The Best Alternative to Lecturing

The Best Alternative to Lecturing

by | May 20, 2021 | Parenting Adolescents, Trending, Tween Times

The Best Alternative to Lecturing

By JoAnn Schauf

Do you know that your child can predict within your first two sentences if you are launching into a lecture? They know you and recognize your inflection, tone of voice, and even your body language. Oh, and your moods, too.

We have important things to talk about, but we must begin with the end in mind. That means we have to deliver the material, news, ideas, or facts so that our child can listen openly, and we generate an open conversation.

If you were on the receiving end of lectures – your parents did all the talking, and you were required to do all the listening and then obey – you recall that groaning feeling. You wondered, at the time, what you could do to end or stop the correction, reprimand, or sermon. You hoped, as did I, for an interruption to escape. You already knew the words and content: you could have given the lecture yourself.

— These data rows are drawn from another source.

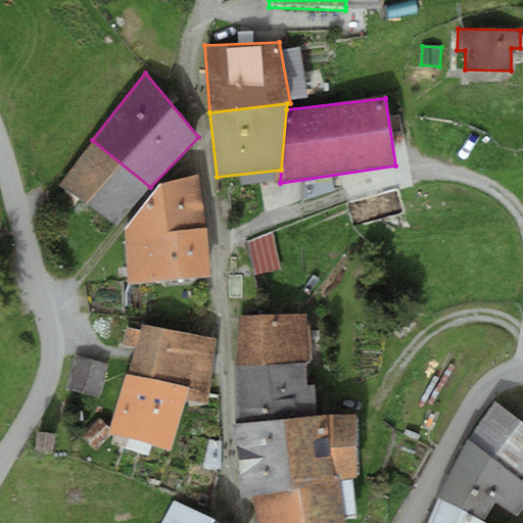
[(150,187),(92,140),(57,186),(114,225),(150,187)]
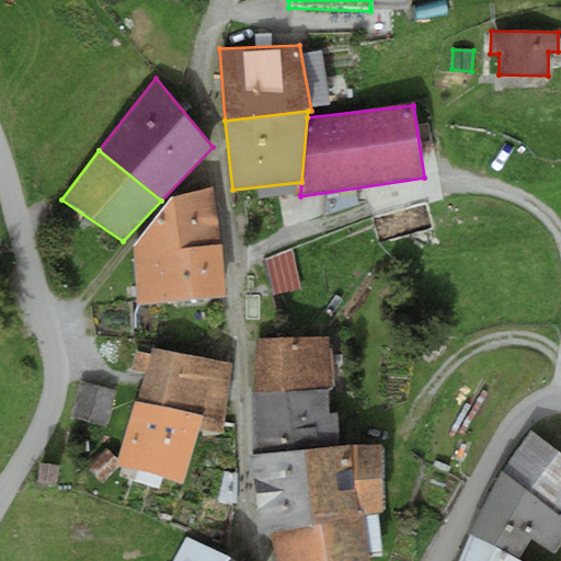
[(134,253),(221,245),(213,187),(173,196),(133,248),(134,253)]
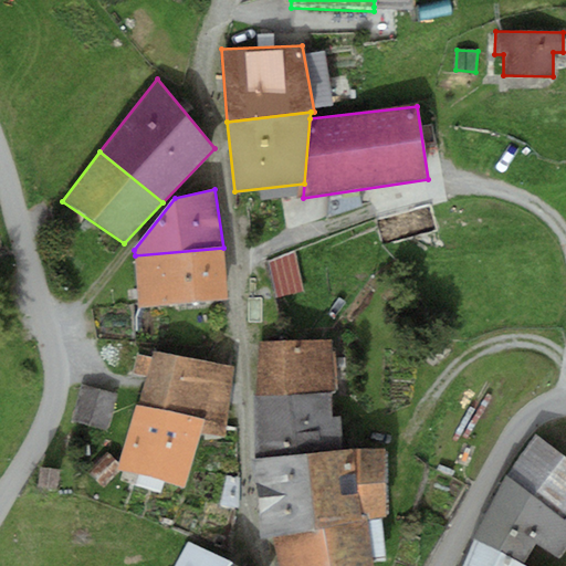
[(135,255),(138,306),(228,299),(223,248),(135,255)]
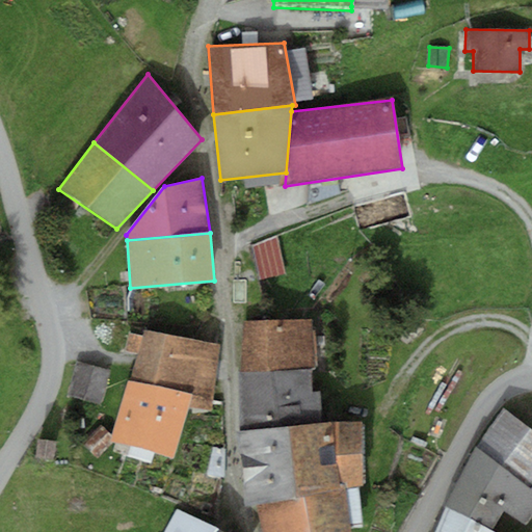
[(276,237),(253,247),(261,281),(286,274),(276,237)]
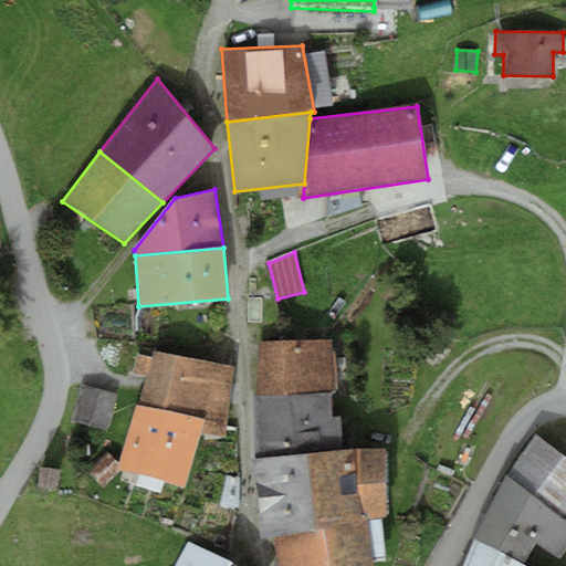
[(331,338),(259,342),(257,396),(332,392),(336,392),(331,338)]
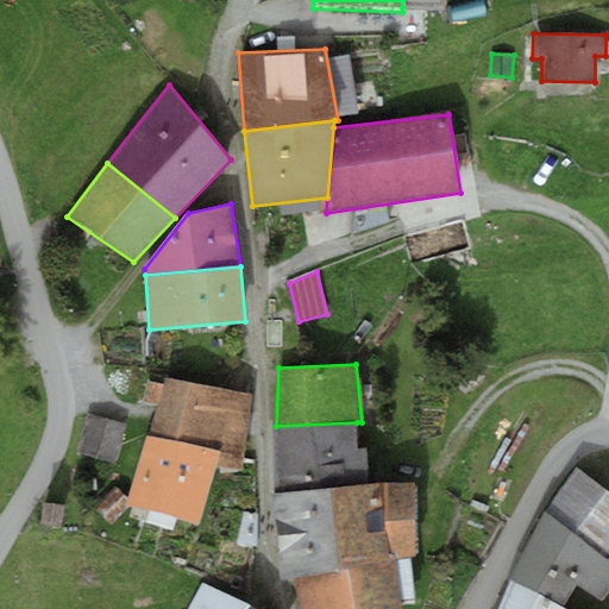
[(164,384),(159,406),(149,437),(219,452),(217,464),(242,470),(251,395),(165,378),(164,384)]
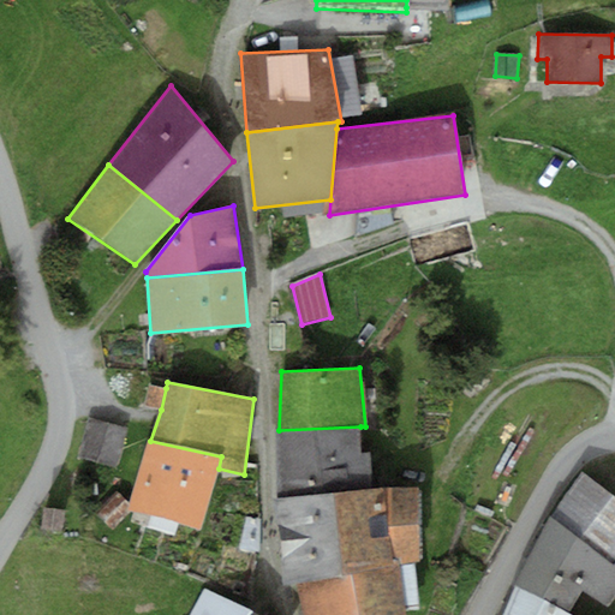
[(166,388),(149,384),(144,405),(161,410),(166,388)]
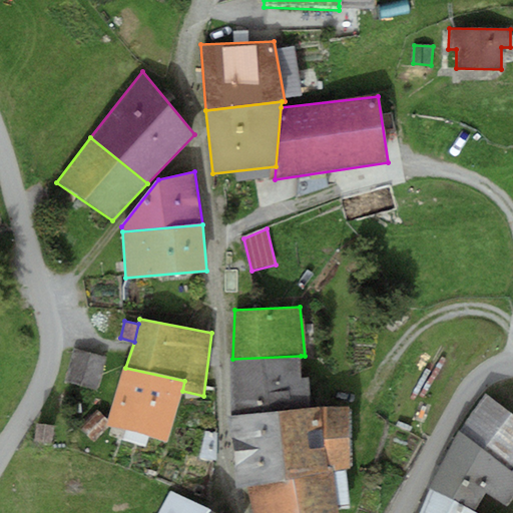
[(106,357),(74,348),(65,382),(96,391),(106,357)]
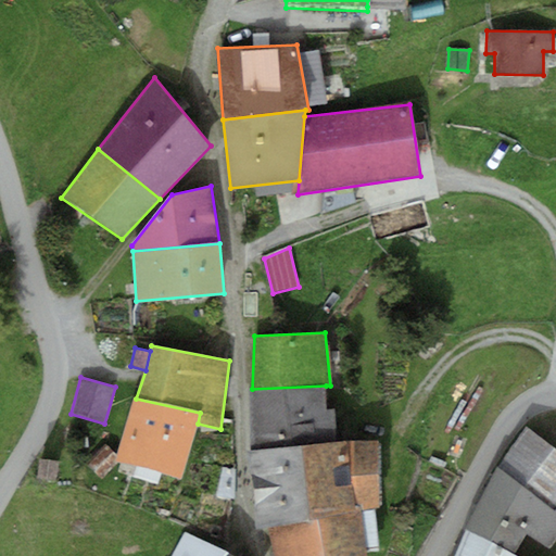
[(252,389),(249,390),(252,451),(337,441),(336,408),(328,408),(326,386),(252,389)]
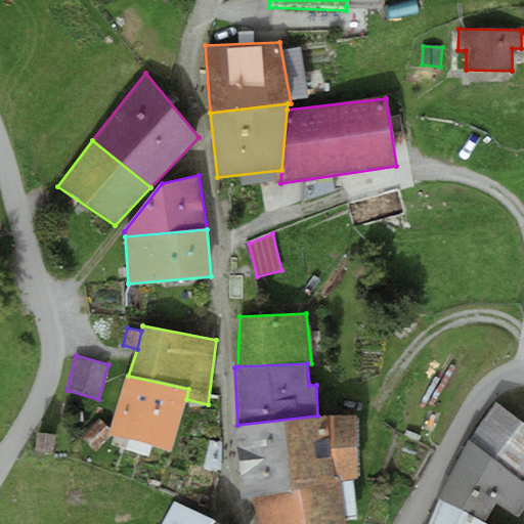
[(186,399),(188,389),(128,376),(126,375),(108,433),(171,451),(186,399)]
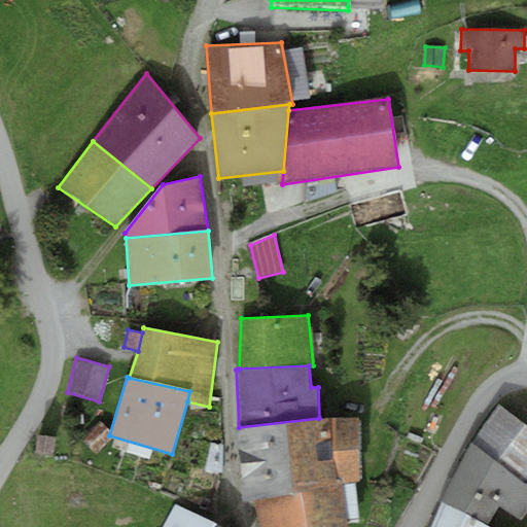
[(526,427),(497,405),(472,443),(526,485),(526,484),(526,427)]
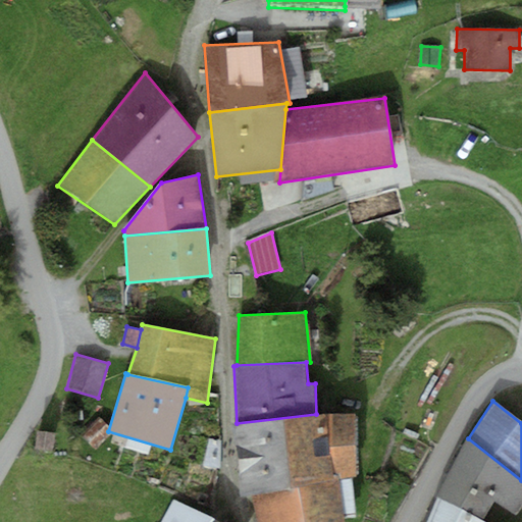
[(316,414),(237,423),(235,423),(242,494),(251,494),(334,479),(328,414),(316,414)]
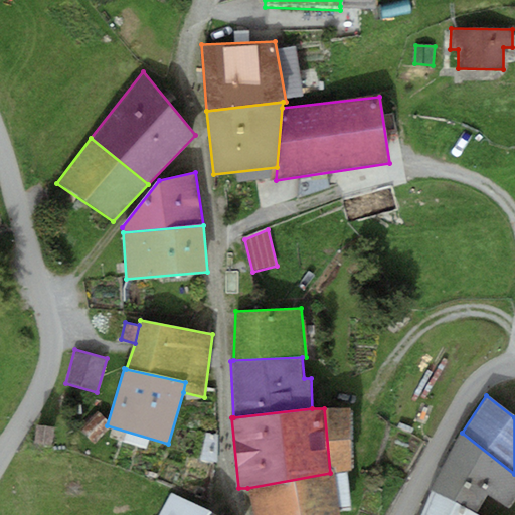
[(351,408),(324,408),(330,473),(335,472),(348,471),(351,470),(351,408)]
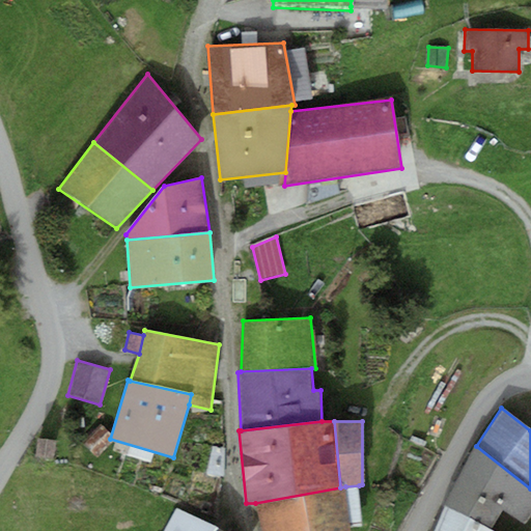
[(98,427),(79,444),(93,459),(111,442),(98,427)]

Should you be a lecturer, perhaps like your parents before you, your kids most likely experience the frustration you felt. It doesn’t have to be this way.

When we create an environment where our children feel safe expressing themselves, they can own and explore what happened. The interchange will be pleasant and a win-win. It’s your approach, your language that invites an interchange for your child to chat and problem-solve with you.

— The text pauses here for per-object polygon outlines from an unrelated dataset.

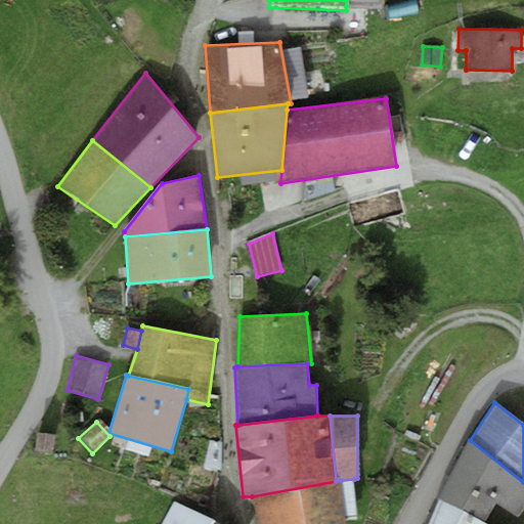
[(55,435),(36,432),(34,450),(53,453),(55,435)]
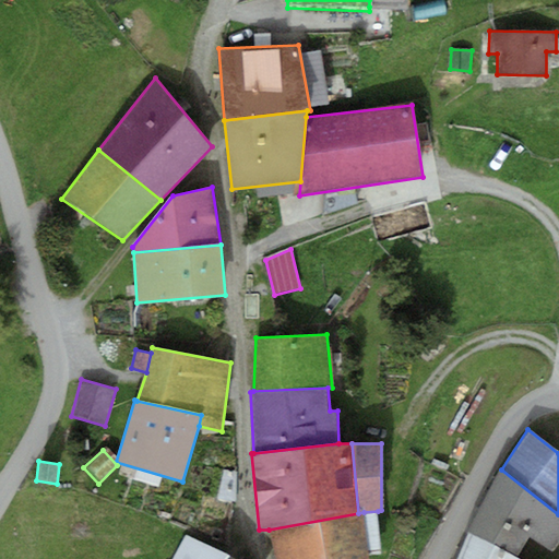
[(234,501),(237,471),(218,468),(216,499),(234,501)]
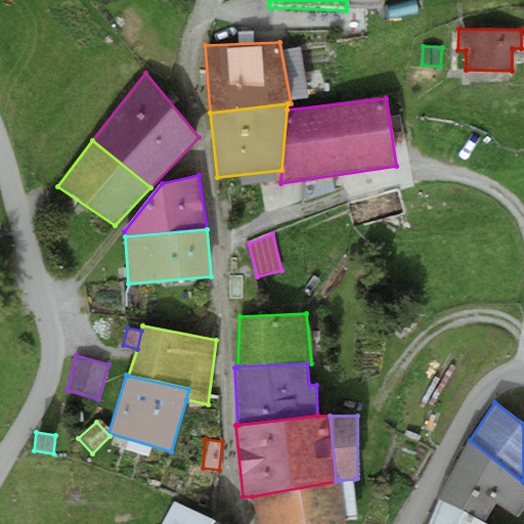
[(523,481),(523,482),(470,440),(439,498),(485,523),(495,503),(518,519),(523,511),(523,481)]
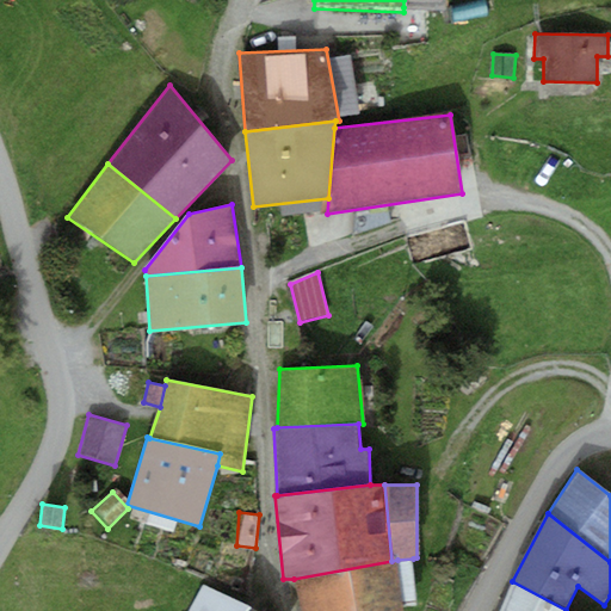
[(418,604),(413,559),(397,560),(402,608),(418,604)]
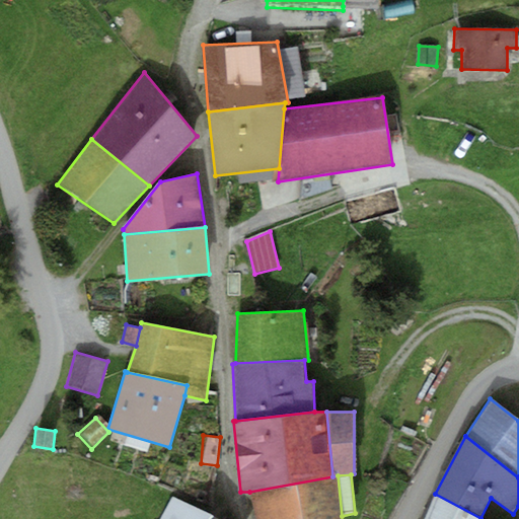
[(332,476),(249,492),(254,518),(342,518),(342,516),(338,475),(332,476)]
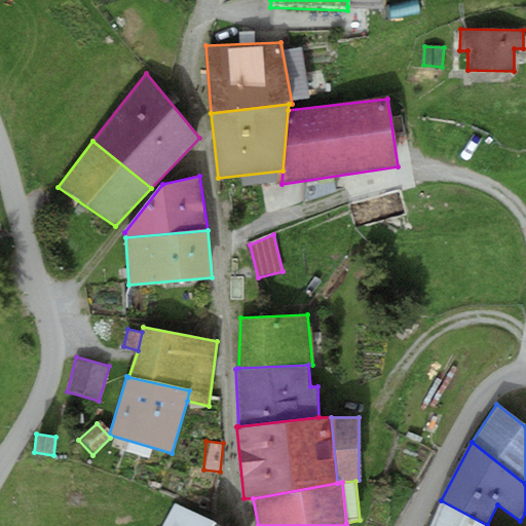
[(489,525),(487,525),(441,500),(430,525),(489,525)]
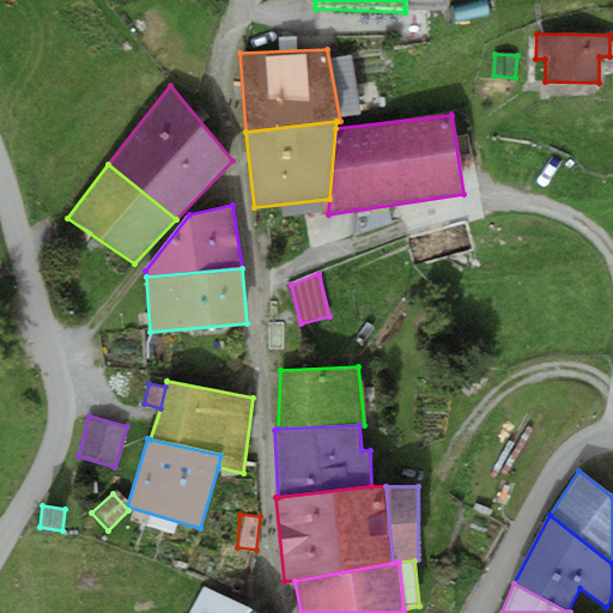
[(263,612),(213,587),(199,612),(263,612)]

Conversation starters that invite dialogue are in bold:

I heard you’re thinking about not trying out for the team.
(PREVIOUS LECTURE MODE: I know you believe that coach doesn’t like you. It doesn’t matter! You are the most talented kid on the team, and you’re not going to waste your talent. He won’t be your coach forever. You need to tell him you are trying out, or I will.)

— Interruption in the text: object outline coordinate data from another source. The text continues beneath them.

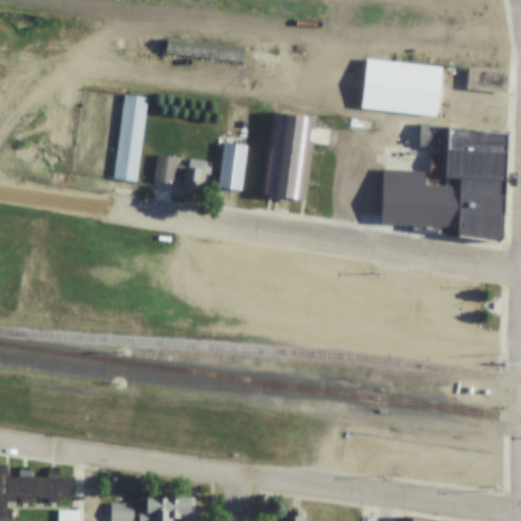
[(166,42),(244,51),(243,62),(165,53),(166,42)]
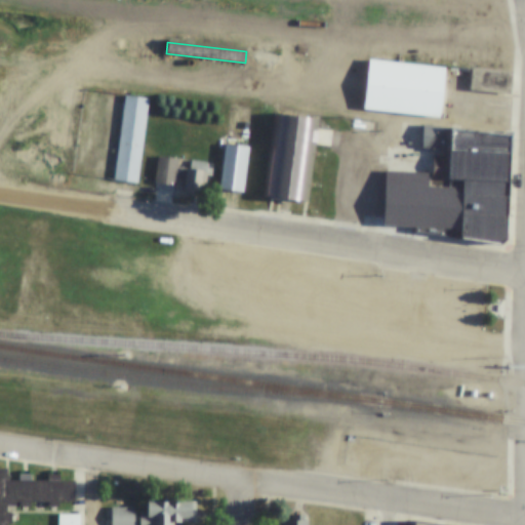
[(255,51),(278,54),(277,64),(254,61),(255,51)]
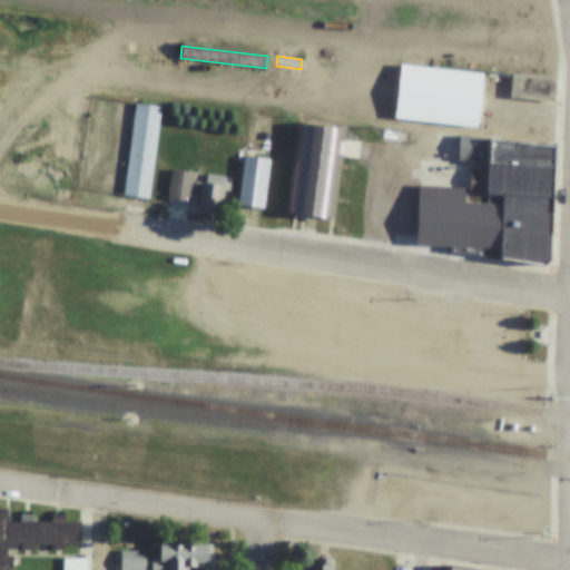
[(401,64),(483,72),(477,127),(394,118),(401,64)]
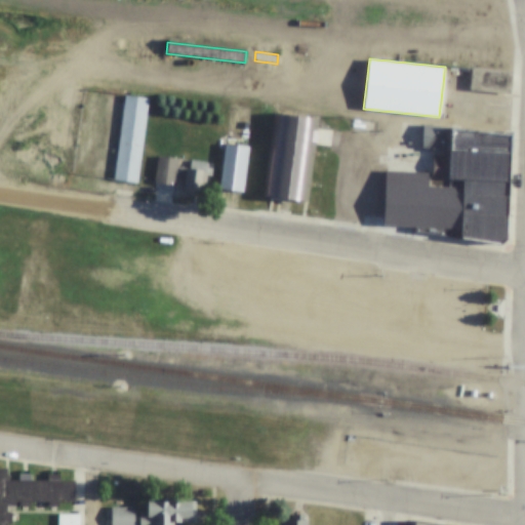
[(445,67),(439,117),(506,125),(511,75),(445,67)]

I’m curious about your room. I know you don’t want to lie to me.
(PREVIOUS LECTURE MODE: Here we go again. You told me your room was clean, and it’s not. This is not the first lie you’ve told me! What do you have to say for yourself?)

Please help me understand what happens to your bike when you get off it.
(PREVIOUS LECTURE MODE: I paid good money for that bike, and you are not showing respect for it, yourself, or me. The last two nights, I had to get out of my car and wheel it off the driveway so I wouldn’t drive over it! How many times have we talked about this?)

Moving the needle from “you must” to “I will” activates your child’s internal motivation to make wiser choices. Shifting from lecturing to openly chatting serves as a watershed moment in your parenting playbook. You can do this!